野村)心配ですね。ただ、やはり延期論も出てきていますよね。延期ということになると、いくつかのハードルがあります。1つは、開催の時期が秋にずれ込むというのは、放映権を持っている放送局との関係で難しいということが言われていますよね。そうなると、年をまたいでという意見があります。年をまたぐことになると、今度はもともとIOCと東京都が結んでいる契約の条項では年をまたぐことが予定されていないのです。年内に開けなければ中止という約束になっています。これは契約ですから、そこの部分は契約を改めることができますが、オリンピック憲章には「開催国は指定された年に開催しなければ権利を失う」と書いてあるわけです。そうなると、それを乗り越えるためには規約の改正も必要なのではないかと。今度は世界中の人の3分の2以上の賛成が必要になってきて、かなりハードルが高くなるのではないかと思うのです。

森田)かなり大変ですね。

野村)特別扱いがどこまでできるのか、水面下ではいろいろな議論がなされていると思います。楽観的かもしれませんが、日本の状況は持ち堪えているということが言われてきています。こういう状況のなかで、今度は海外が持ちこたえてくると、見通しも立ってくるでしょう。まだ諦めるときではないと思います。

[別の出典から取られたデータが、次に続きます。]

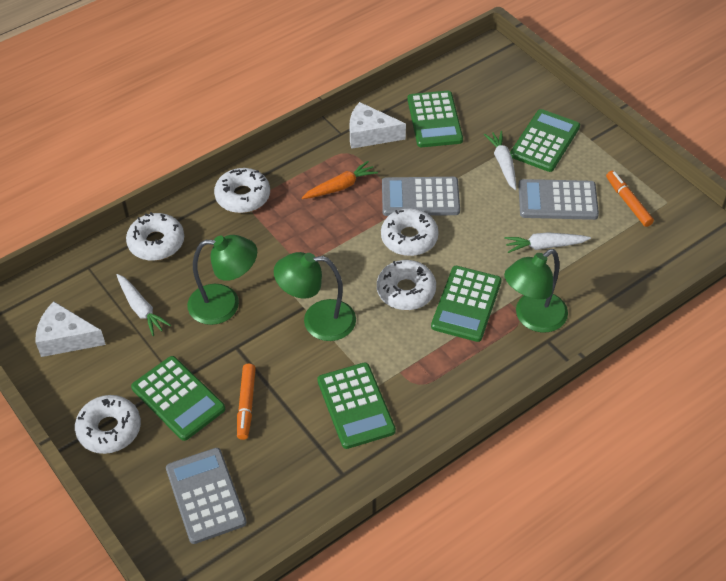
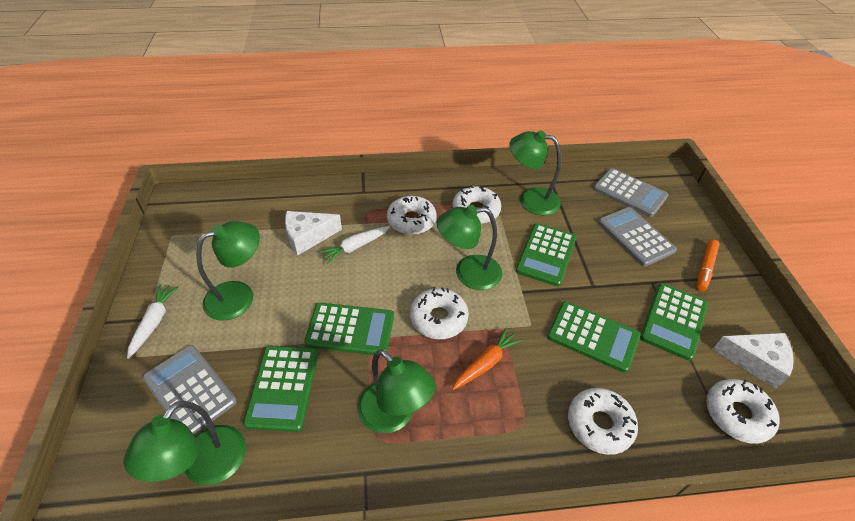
green lamp: 3 -> 5
orange marker: 2 -> 1
white carrot: 3 -> 2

3月17日、官邸でG7首脳テレビ会議について会見を行う安倍晋三総理大臣 【首相官邸twitterより】

延期して、復興オリンピックとして開催するべきか

野村)世界がコロナウイルスに勝ったということが、完全な開催につながるわけですよね。だとすれば、それを祝してオリンピックをここでやろうということであれば、時期をずらすということに合意していただくことはあり得ると思います。

森田)アメリカのトランプ大統領は、この感染拡大が沈静化する時期について「7月か8月ごろになるのではないか」とホワイトハウスの記者会見で話していまして、アメリカでこういう認識が広がると、オリンピックの開催判断にも影響するのではないかとも言われています。

野村)いま、我々が取っている対策は、高い山を低い山にするという作戦じゃないですか。低い山になると、終わりが伸びる可能性があるのです。むしろ長い時間をかけて山を小さくしながら乗り越えていく作戦なので、ある意味では時間がかかること自体はやむを得ません。その間に治療薬をつくったり、ワクチンをつくったりすることの時間を稼ごうという戦術ですから致し方ない部分はあると思います。